Spatializing Paid Domestic Work - urban space, gender and work in millennial Delhi  
Sonal Sharma (Centre for Policy Research, New Delhi)

Paper short abstract:

The paper argues that looking at urban spaces through the lens of paid domestic workers enables us to see Delhi in its subalternity alongside the characteristics of urban development that attempt making it a "world-city".

Paper long abstract:

The paper is an ethnographically oriented study and draws upon narratives of women domestic workers in the city of Delhi about their notions of mobility and their perceptions of everyday spaces.
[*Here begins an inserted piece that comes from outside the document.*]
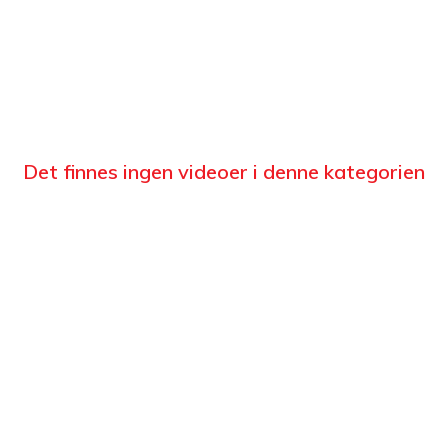
Det finnes ingen videoer i denne kategorien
The paper argues that looking at urban spaces through the lens of paid domestic workers enables us to see Delhi in its subalternity alongside the characteristics of urban development that attempt making it a "world-city". The paper locates the experiences of women domestic workers in relation to larger processes of urbanization, such as displacement and resettlement, creation of gated communities as elite neighbourhoods and informality of service provision, and tries to offer insights on how the urban - in its evolution and reproduction - is negotiated by these workers on a daily basis. The paper attempts to spatialize domestic workers' experiences, both in an external sense, of the formation and negotiation by working people of city spaces in general, as well as in the 'internal' spaces of their own and their employers' homes and interrogate into the layers of intersection inherent in such production of space.